### Selected excerpt ###
Egypt, was protected from her enemies by thousands of miles of desert, developed in secure isolation. There was a sense of durability and order in this land of hot sun, and this sense is display in the art of the ancient Egyptians.
The Egyptian nation begins about 5000 years ago when King Menes (also called Narmer) began the first of Egypt’s 31 dynasties (ruling families). King Menes did this by uniting its many small kingdoms under his own powerful rule. This significant event is recorded on his palette, a ceremonial plate used for mixing eye makeup (the Egyptians painted their eyes to protect them from the glare of the sun).
The back of the palette (below) represents the victorious king wearing the tall crown of Upper Egypt. He prepares to kill his fallen enemy, while two other captives sprawl at his feet. To the right of the king, a hawk (who represents the god Horus) perches on a clump of papyrus (symbolizing Lower Egypt), and holds an enemy’s head by a rope. This pictogram is another symbol of Menes’s take-over of Lower Egypt. At the top of the palette, the king’s name is written in hieroglyphics between two images of Hathor, the cow goddess.
On the other side of the palette, the situation is reversed and Menes, now wearing the crown of Lower Egypt, conquers the Upper Kingdom. The Narmer palette thus symbolizes the union of the country, and from this time forward, all pharaohs wore double crowns and called themselves “kings of Upper and Lower Egypt.”
The Palette Of Narmer (left), Egypt, created c 3000 B.C., displays the ancient king Menes about to kill an enemy solider.
###
Work to complete:
1. Translate this sentence from the text on the Narmer palette into Spanish: "The Narmer palette thus symbolizes the union of the country, and from this time forward, all pharaohs wore double crowns and called themselves “kings of Upper and Lower Egypt.”"
2. According to the text on the Narmer palette, what was a palette used for?
3. The text on the Narmer palette describes the back of the palette. List every image it says appears there.
The listing after this text has nothing to do with it.
### Given information ###
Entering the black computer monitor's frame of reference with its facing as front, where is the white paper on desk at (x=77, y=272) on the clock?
###
Results in order:
1. Así, la paleta de Narmer simboliza la unión del país, y a partir de entonces todos los faraones llevaron coronas dobles y se hicieron llamar «reyes del Alto y el Bajo Egipto».

2. It was a ceremonial plate used for mixing eye makeup.

3.
- The king wearing the tall crown of Upper Egypt
- His fallen enemy
- Two other captives sprawled at his feet
- A hawk representing the god Horus
- A clump of papyrus symbolizing Lower Egypt
- An enemy's head held by a rope
- The king's name written in hieroglyphics
- Two images of Hathor, the cow goddess